● Quoted passage:

___

People's Democracy

(Weekly Organ of the Communist Party of India (Marxist)


Vol. XXXVII

No. 52

December 29, 2013

 

 

                                                 

Editorial

 

Rebuff the Attacks on Democracy

 

THE state of West Bengal is bearing itself for state level actions called in protest against the despicable attack on a rally of the Left Front in Kolkata  on December 22, 2013.  Armed hoodlums of the Trinamool Congress attempted to block the rally led by the chairman of the Left Front and CPI(M) Polit Bureau member, Biman Basu.  Armed with sticks, iron roads and bricks these hoodlums attacked the protestors and ransacked the auto rickshaw carrying the sound system.  This could not deter the protestors  who continued with the march through the streets  of Sinthi area  of Kolkata city. Apart from Biman Basu, those targeted by the attackers included former state ministers - Mohd Salim (former MP in both Lok Sabha and Rajya Sabha), Manab Mukherjee, former MLA Rajdeo Gwala, current deputy leader of the CPI(M) group in Rajya Sabha Prasanta Chatterjee and others. Some women activists suffered grievous injuries in this attack.  As it has by now become the norm in West Bengal, the state police team led by the deputy police commissioner remained mere by-standers refusing to even lodge an FIR and making no arrests.

___

● Items in a dataset:

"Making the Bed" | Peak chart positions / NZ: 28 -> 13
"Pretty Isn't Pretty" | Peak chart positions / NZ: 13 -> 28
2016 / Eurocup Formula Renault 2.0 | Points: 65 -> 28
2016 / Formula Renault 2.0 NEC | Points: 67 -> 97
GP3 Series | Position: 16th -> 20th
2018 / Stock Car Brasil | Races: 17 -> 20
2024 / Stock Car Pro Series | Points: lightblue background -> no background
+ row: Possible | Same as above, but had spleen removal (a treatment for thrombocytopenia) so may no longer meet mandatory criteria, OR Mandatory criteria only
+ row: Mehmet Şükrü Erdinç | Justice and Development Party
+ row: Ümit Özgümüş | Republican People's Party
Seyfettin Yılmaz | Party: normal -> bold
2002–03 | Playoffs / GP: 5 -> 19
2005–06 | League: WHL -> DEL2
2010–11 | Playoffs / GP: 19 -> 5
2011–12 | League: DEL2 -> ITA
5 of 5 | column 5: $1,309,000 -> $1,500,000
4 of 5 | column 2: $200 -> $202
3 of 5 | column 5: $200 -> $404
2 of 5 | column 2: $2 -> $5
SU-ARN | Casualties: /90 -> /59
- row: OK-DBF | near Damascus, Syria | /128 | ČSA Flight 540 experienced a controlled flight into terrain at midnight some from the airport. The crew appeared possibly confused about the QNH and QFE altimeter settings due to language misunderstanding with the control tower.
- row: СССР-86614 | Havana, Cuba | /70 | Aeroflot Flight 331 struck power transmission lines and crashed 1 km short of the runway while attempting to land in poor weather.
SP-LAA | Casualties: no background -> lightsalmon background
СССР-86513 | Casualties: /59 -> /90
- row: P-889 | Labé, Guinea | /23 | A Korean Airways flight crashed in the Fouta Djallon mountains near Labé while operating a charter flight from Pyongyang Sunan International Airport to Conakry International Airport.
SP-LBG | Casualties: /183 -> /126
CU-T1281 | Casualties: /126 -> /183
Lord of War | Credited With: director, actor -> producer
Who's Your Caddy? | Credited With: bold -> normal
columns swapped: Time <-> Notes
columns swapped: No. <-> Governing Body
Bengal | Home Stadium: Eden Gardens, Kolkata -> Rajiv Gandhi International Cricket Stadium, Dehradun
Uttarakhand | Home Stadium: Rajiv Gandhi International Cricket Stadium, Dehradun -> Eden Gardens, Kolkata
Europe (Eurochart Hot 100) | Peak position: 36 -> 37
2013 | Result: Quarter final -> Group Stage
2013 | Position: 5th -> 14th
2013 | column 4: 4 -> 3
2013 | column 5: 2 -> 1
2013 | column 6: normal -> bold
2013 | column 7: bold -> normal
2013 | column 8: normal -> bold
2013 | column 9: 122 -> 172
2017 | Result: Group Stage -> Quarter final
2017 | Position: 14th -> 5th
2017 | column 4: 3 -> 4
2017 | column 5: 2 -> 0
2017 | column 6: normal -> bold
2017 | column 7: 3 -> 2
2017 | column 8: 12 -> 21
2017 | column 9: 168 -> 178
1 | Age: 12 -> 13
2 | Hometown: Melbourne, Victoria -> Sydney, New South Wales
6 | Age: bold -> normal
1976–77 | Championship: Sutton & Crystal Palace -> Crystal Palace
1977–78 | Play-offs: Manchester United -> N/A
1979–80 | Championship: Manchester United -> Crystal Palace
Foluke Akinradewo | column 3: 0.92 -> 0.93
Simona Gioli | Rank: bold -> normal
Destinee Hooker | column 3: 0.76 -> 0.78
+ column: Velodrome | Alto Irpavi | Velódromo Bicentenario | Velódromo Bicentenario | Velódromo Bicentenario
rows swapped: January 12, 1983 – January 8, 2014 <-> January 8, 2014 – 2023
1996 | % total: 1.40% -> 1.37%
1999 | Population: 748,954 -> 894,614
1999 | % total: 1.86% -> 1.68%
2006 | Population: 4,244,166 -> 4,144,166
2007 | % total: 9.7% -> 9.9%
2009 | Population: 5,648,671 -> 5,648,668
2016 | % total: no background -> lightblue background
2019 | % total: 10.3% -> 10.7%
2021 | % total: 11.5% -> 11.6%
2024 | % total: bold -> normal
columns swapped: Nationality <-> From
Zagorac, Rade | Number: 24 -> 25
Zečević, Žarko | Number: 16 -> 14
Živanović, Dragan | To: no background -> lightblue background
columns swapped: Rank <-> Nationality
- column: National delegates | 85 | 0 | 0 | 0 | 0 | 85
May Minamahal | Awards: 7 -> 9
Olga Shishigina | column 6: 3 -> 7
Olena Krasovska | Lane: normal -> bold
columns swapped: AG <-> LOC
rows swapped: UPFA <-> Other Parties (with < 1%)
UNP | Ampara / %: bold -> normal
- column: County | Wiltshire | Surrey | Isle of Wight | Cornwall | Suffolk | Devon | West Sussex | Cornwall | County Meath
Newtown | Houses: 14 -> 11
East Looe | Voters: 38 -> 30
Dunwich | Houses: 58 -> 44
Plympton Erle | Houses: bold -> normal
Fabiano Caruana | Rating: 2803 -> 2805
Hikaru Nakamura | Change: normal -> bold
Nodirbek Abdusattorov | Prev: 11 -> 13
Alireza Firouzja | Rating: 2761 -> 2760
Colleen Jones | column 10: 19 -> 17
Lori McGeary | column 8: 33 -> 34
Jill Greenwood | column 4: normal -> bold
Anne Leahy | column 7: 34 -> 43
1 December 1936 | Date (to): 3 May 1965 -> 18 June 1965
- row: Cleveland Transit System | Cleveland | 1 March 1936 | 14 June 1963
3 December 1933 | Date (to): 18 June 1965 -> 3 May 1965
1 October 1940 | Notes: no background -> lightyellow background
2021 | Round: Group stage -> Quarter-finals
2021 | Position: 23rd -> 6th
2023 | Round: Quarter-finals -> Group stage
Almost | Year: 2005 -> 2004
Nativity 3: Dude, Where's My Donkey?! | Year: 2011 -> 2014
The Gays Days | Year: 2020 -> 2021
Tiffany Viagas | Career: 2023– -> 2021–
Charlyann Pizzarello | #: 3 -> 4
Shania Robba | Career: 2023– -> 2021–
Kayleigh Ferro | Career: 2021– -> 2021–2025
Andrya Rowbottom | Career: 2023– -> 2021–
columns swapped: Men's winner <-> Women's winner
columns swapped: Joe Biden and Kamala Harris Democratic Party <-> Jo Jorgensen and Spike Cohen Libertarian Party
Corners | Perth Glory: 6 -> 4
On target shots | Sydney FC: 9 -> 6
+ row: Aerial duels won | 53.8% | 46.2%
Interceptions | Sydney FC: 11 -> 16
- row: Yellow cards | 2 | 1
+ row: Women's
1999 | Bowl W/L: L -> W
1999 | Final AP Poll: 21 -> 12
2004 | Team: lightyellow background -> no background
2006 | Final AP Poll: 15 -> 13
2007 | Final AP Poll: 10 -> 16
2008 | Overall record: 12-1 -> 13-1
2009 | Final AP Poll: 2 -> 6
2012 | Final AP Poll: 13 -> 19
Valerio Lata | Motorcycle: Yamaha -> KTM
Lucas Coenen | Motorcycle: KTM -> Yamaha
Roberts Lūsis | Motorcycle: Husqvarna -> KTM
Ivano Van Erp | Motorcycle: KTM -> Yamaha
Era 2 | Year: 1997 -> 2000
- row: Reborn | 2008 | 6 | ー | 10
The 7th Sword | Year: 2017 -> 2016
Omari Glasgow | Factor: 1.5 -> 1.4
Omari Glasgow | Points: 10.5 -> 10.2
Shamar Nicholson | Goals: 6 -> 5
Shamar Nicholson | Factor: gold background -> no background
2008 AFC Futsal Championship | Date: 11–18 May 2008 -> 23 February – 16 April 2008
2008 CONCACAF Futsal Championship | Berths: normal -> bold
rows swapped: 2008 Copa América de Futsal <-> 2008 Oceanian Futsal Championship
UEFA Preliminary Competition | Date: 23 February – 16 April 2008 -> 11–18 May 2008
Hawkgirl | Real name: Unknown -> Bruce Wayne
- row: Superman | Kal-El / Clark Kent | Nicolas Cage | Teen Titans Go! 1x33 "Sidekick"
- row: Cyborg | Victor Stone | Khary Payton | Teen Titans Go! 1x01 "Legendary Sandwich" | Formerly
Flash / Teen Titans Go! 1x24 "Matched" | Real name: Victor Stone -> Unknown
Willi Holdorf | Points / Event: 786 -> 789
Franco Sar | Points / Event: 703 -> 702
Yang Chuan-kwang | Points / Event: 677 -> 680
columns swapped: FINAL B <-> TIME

___

● Brief 1:
Decide whether each statement agrees with the editorial on the Kolkata rally attack, answering yes or no and quoting the words of the editorial that settle it: (a) Biman Basu led the rally. (b) The protestors abandoned the march after the attack. (c) The police arrested several of the attackers.
● Brief 2:
Extend the editorial on the Kolkata rally attack with further text that follows on from its final sentence.

● Written response 1:
(a) Yes: "the rally led by the chairman of the Left Front and CPI(M) Polit Bureau member, Biman Basu"
(b) No: "This could not deter the protestors"
(c) No: "refusing to even lodge an FIR and making no arrests"

● Written response 2:
This is not a mere `one-off’ incident or an isolated one. This is part of the overall strategy employed by the ruling Trinamool Congress to browbeat all opposition in the state through such strong arm methods of terror and intimidation. A form of terror not unknown to the people of West Bengal.  The current situation today is menacingly moving towards a situation reminiscent of the semi-fascist terror unleashed in the state during the decade of the 1970s.  The objective then, as it is today, was to establish political hegemony by snuffing out all opposition through the brazen abrogation of democracy and civil liberties.  In the process, the fundamental right to life and liberty guaranteed under Article XXI of our constitution  is being mercilessly negated.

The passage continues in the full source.